■ Exercise details ■
When you reach the line that contains "tem velocidade limite excessivamente" in the data below, start reproducing lines exactly, and stop after the line that contains "motorista ter que ficar o tempo inteiro".

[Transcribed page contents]
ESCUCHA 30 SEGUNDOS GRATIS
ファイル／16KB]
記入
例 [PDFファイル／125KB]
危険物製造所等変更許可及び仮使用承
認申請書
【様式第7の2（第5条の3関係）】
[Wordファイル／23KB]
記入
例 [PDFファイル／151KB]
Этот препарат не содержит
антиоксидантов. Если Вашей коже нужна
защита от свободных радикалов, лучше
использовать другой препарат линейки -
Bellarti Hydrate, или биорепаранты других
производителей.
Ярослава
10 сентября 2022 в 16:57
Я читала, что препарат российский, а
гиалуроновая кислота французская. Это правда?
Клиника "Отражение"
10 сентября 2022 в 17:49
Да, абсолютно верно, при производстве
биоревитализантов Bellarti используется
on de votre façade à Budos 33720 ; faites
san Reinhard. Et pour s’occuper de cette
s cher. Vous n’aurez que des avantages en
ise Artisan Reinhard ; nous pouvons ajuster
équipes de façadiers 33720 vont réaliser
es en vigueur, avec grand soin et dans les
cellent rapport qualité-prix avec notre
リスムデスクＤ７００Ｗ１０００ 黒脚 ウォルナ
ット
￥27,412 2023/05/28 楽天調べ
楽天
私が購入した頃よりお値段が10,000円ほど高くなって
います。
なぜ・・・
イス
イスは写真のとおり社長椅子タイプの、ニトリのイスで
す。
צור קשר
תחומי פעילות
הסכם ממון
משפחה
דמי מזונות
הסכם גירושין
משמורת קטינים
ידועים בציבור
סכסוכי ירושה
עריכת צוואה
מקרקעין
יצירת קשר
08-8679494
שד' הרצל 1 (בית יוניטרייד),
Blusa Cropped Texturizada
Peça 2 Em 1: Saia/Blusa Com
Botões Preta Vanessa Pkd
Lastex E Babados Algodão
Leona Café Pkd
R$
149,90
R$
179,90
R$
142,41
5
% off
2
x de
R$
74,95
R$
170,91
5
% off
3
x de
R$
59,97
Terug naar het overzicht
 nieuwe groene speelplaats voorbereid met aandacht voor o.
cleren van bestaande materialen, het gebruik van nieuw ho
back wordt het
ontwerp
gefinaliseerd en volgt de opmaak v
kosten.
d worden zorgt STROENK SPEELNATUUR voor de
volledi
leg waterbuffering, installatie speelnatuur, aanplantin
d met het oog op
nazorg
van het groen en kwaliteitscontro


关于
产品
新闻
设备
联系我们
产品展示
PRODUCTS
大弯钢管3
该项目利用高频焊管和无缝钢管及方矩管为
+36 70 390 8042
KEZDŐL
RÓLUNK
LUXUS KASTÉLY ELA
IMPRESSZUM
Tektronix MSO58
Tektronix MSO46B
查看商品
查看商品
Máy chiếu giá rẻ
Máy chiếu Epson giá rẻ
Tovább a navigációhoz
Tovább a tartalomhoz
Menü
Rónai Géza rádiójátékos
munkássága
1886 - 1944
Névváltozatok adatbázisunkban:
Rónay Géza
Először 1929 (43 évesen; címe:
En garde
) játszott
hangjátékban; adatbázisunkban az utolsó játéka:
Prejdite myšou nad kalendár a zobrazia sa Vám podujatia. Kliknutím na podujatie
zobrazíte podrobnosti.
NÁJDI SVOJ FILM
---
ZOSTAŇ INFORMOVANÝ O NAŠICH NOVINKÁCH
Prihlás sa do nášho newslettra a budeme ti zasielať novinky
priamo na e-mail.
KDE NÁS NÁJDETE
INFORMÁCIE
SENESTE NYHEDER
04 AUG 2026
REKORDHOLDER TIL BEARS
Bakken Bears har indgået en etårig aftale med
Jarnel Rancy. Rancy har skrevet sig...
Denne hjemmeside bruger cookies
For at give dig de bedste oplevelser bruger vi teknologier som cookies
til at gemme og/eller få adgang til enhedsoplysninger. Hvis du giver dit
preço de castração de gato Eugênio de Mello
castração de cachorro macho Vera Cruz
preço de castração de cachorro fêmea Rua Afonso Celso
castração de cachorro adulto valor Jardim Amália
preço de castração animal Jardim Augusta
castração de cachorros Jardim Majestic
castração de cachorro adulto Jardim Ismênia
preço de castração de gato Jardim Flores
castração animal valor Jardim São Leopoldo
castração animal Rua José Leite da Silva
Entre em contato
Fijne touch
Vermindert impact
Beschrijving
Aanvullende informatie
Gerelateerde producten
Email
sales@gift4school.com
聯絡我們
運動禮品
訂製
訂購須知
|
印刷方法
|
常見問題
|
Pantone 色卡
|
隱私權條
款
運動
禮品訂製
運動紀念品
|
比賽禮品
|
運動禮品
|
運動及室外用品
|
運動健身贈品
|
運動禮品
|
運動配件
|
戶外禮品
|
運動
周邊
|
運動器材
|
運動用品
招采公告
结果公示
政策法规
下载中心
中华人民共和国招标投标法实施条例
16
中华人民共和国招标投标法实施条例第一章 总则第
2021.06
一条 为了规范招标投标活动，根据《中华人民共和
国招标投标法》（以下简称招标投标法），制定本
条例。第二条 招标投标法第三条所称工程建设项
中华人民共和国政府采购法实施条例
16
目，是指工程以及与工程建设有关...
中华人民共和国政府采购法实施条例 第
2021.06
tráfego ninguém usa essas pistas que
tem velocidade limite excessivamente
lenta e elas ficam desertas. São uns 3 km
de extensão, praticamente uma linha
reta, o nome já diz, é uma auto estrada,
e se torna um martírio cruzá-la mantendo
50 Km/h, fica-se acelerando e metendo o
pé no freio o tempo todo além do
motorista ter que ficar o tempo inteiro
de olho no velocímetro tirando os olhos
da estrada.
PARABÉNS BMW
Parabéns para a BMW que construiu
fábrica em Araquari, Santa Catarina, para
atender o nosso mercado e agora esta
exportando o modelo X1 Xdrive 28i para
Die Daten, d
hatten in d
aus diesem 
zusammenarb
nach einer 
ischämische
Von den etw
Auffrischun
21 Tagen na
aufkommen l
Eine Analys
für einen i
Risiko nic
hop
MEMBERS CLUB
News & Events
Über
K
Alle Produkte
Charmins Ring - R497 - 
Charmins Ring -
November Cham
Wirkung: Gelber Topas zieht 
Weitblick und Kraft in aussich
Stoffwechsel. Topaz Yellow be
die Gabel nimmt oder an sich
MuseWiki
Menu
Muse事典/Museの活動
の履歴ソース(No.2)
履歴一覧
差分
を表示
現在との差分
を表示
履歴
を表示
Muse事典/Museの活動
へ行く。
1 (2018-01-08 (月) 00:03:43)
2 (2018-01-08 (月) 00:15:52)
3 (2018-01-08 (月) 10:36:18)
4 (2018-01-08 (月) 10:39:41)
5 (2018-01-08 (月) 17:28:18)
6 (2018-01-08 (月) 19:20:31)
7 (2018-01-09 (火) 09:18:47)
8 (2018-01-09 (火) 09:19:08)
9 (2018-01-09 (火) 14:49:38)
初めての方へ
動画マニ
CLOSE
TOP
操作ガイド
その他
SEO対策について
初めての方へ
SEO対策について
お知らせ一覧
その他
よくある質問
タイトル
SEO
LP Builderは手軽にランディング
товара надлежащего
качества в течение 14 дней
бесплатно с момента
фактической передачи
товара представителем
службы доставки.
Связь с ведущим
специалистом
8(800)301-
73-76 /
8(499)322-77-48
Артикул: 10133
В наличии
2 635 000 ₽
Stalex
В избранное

■ Answer space ■
tem velocidade limite excessivamente
lenta e elas ficam desertas. São uns 3 km
de extensão, praticamente uma linha
reta, o nome já diz, é uma auto estrada,
e se torna um martírio cruzá-la mantendo
50 Km/h, fica-se acelerando e metendo o
pé no freio o tempo todo além do
motorista ter que ficar o tempo inteiro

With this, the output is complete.